O juiz André Silva Ribeiro, de Brasília, condenou por realização de operação financeira sem observância das normas legais e regulamentares o ex-presidente do BRB, Eloir Cogliatti, e os executivos Flávio Couri, Marisa Amaral, e o empresário Antonio José de Almeida Carneiro. A ação se refere a fatos ocorridos em 2009. A Instituição foi, recentemente, alvo da Operação Circus Máximus, que busca prejuízo de R$ 400 milhões, além de propinas de R$ 40 milhões, em um esquema de corrupção, lavagem e gestão temerária. Na ação, chegaram a ser presos o neto do ex-presidente general João Figueiredo (1979-1985), Paulo Figueiredo Filho, e do filho do ator Francisco Cuoco, Diogo Cuoco. Nesta ação civil pública, o Ministério Público Federal narra que, ‘em setembro de 2009, ‘o Departamento de Risco Institucional apresentou estudo de impacto ao Departamento Financeiro no qual informava que a aquisição de FCVS implicaria o desenquadramento do Conglomerado Financeiro em seu índice de solvabilidade’. “No entanto, tal informação não foi repassada pela requerida Marisa Nunes Amaral à Diretoria Colegiada e ao Conselho de Administração do BRB”, afirma. Segundo consta nos autos, ‘após diversas tratativas entre os requeridos, o Banco de Brasília, através do seu diretor financeiro, Eloir Cogliati, assinou o Contrato de Cessão Onerosa de Créditos Imobiliários e outras avenças no montante de R$ 116.127.281,53’. “Após a conclusão do negócio, o Banco de Brasília iniciou os procedimentos para novação dos créditos junto à Caixa Econômica Federal, responsável pela administração da FCVS, o qual não se concretizou em razão de irregularidades detectadas, isso porque a aquisição foi realizada pelo BRB sem a análise da suficiência e adequação da documentação que deveria lastrear os direitos creditórios”.
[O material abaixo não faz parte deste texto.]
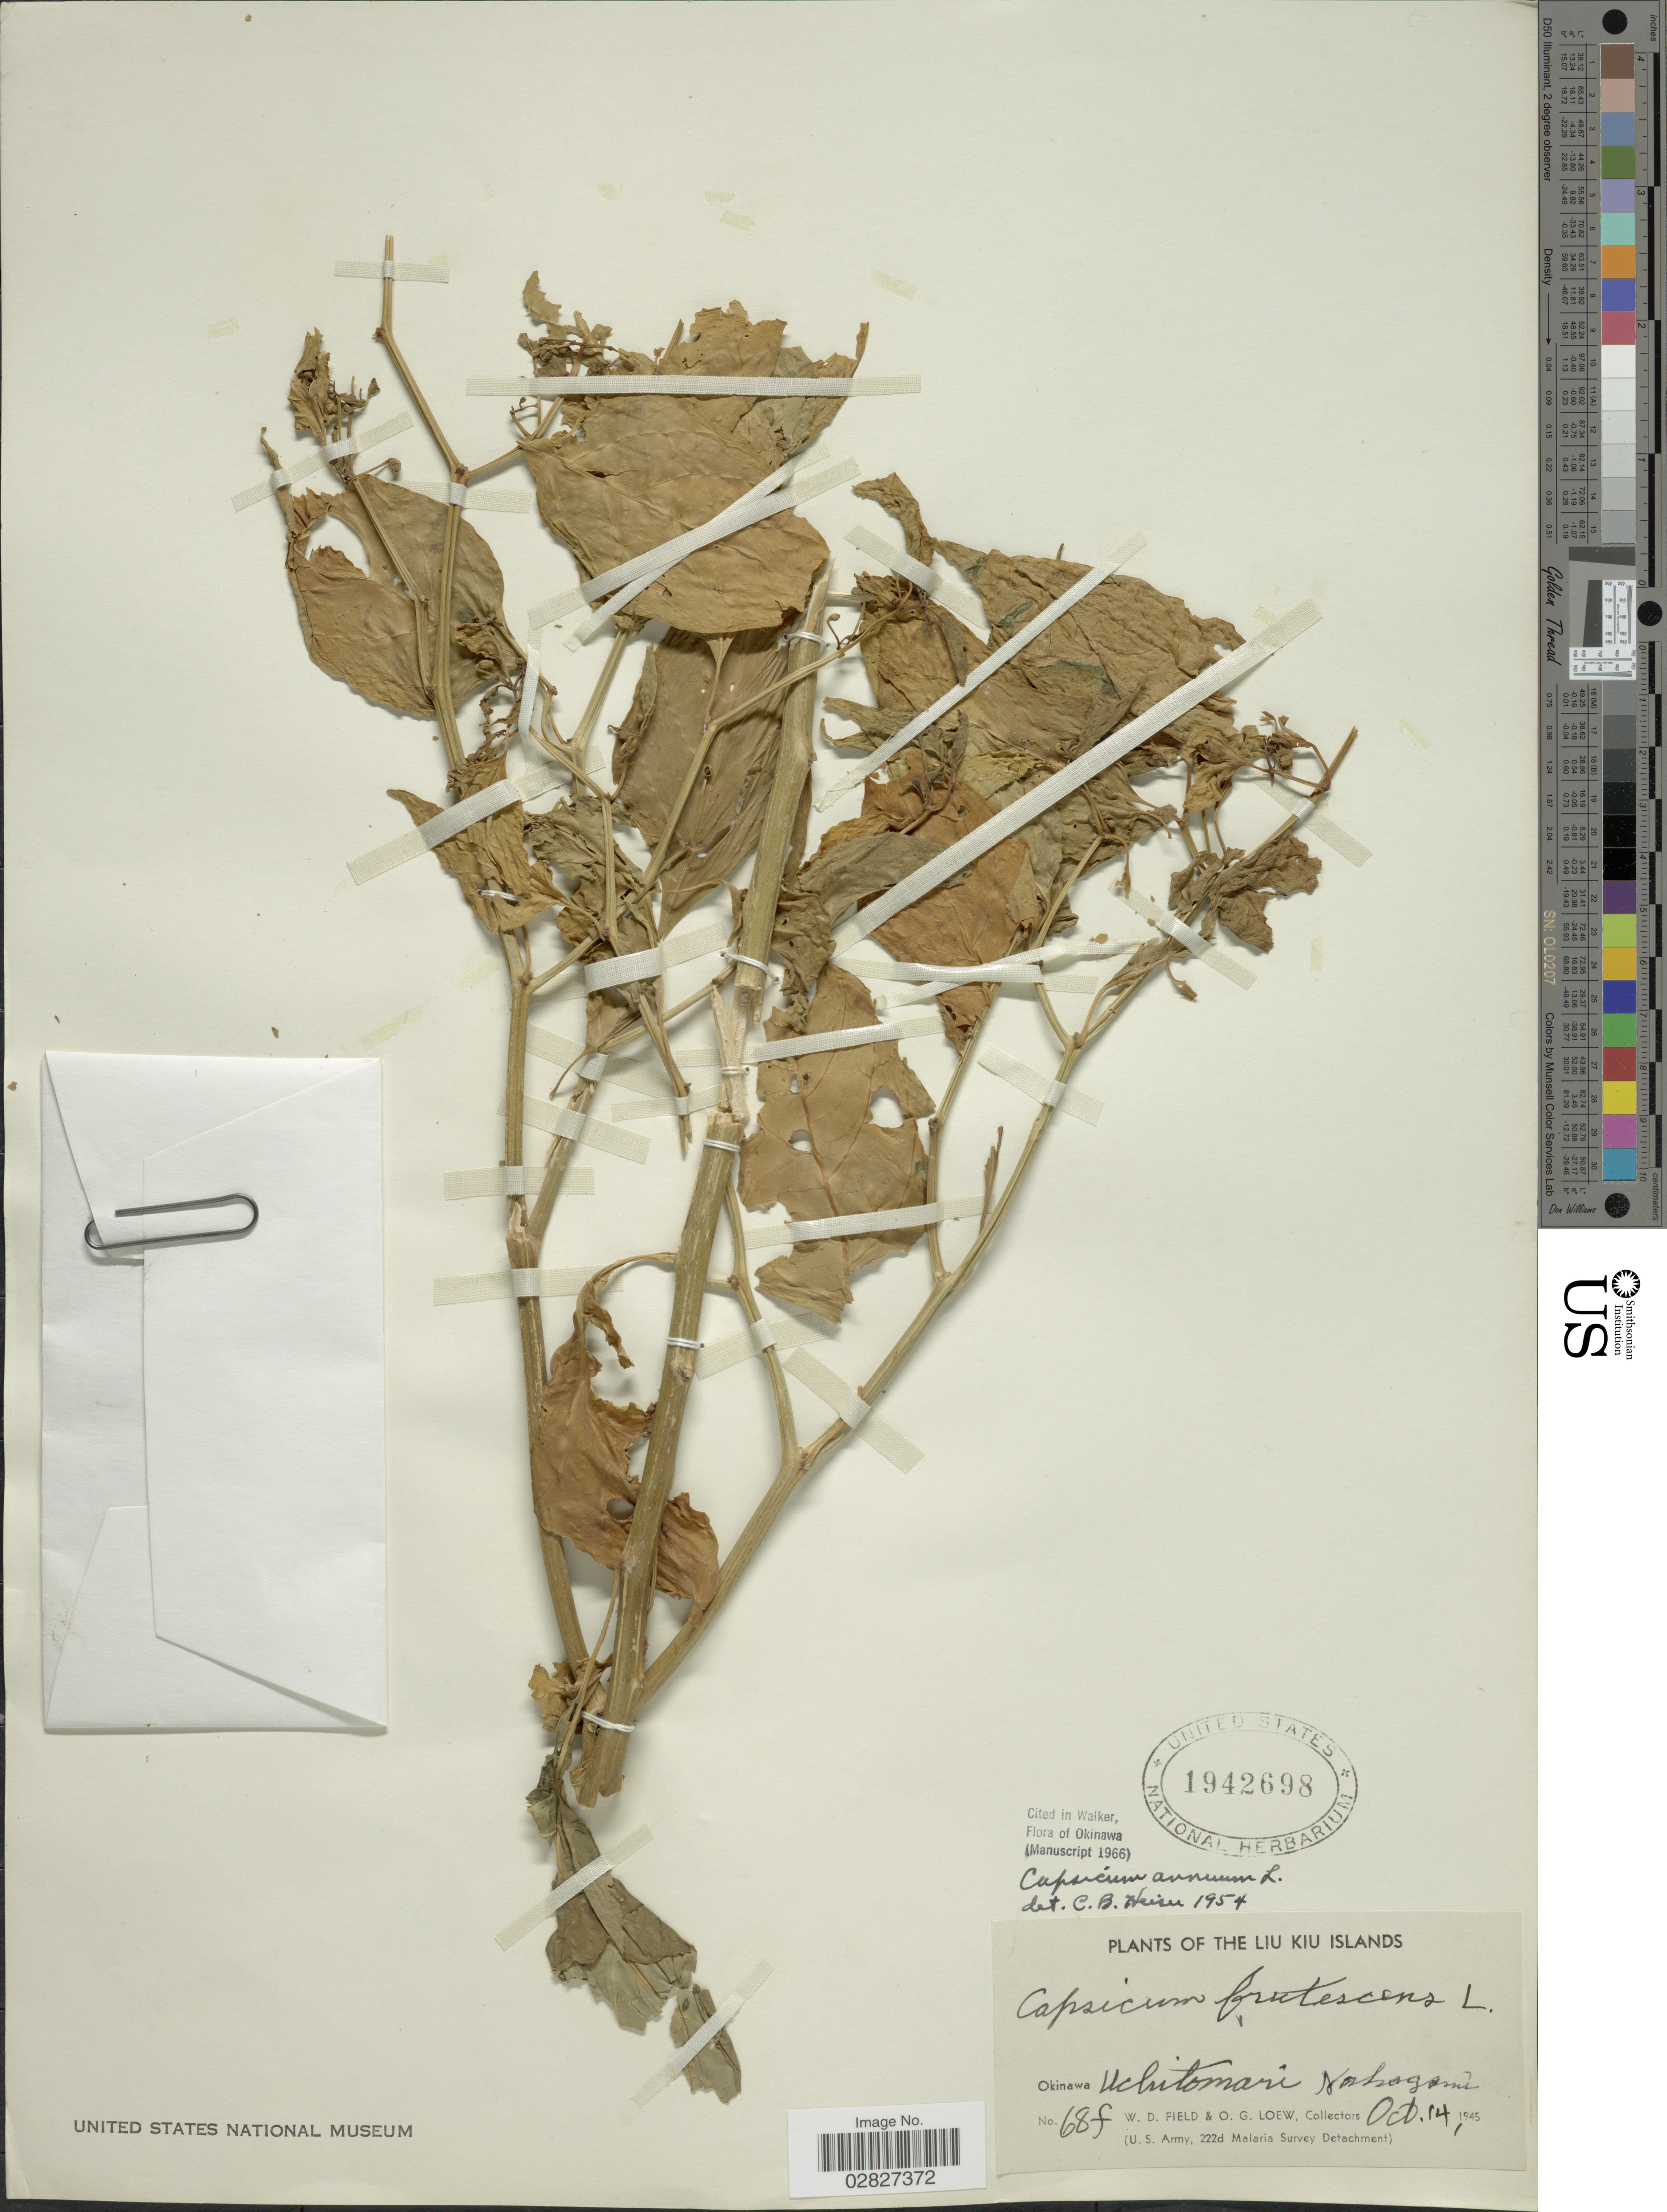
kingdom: Plantae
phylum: Tracheophyta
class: Magnoliopsida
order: Solanales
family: Solanaceae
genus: Capsicum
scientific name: Capsicum annuum 'Habanero'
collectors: W. D. Field & O. G. Loew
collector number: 68f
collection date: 1945-10-14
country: Japan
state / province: Okinawa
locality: Liu Kiu Islands. Okinawa. Uchitomari Nakagami.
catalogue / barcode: US 1942698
“Ainda nesse sentido, não foi realizado pelo BRB o estudo de análise da cadeia sucessória dos direitos creditórios FCVS. Em razão do ocorrido o Banco de Brasília ingressou com ação rescisória junto à terceira Vara de Fazenda Pública do Distrito Federal, a qual foi remetida à Justiça Federal”, relata o magistrado, sobre a denúncia. Segundo o magistrado, ‘os atos comissivos engendrados de forma consciente e deliberada à margem da regulação legal e normativa pertinente ao pagamento de cheques, resultando no pagamento de cheque de forma ilícita, a par de violar os princípios norteadores da administração pública, pois engendrados com o escopo de obtenção de proveito ilícito mediante a utilização da estrutura de banco público, cuja administração era conduzida por protagonistas do ilícito que estavam sujeitos às ingerências ilegítimas de beneficiário direto da operação, consubstanciam o ato de improbidade administrativa’ O magistrado afirma que fica ‘patenteado o dolo dos protagonistas e beneficiários do ilícito e a constatação de que atentara contra os princípios da legalidade, moralidade, lealdade às instituições, preponderância do interesse público e impessoalidade que devem governar a administração pública’.
“Embora os valores provisionados pelo BRB ainda possam ser recuperados em demanda cível proposta com esse intento, certo é que a longa discussão judicial e administrativa, sem a disponibilidade dos recursos, já é suficiente igualmente para configuração do prejuízo. Importante esclarecer, ainda, que a recuperação do prejuízo por meio da presente demanda de improbidade não fica subordinada ao desfecho de incerto ressarcimento na esfera cível”, escreveu.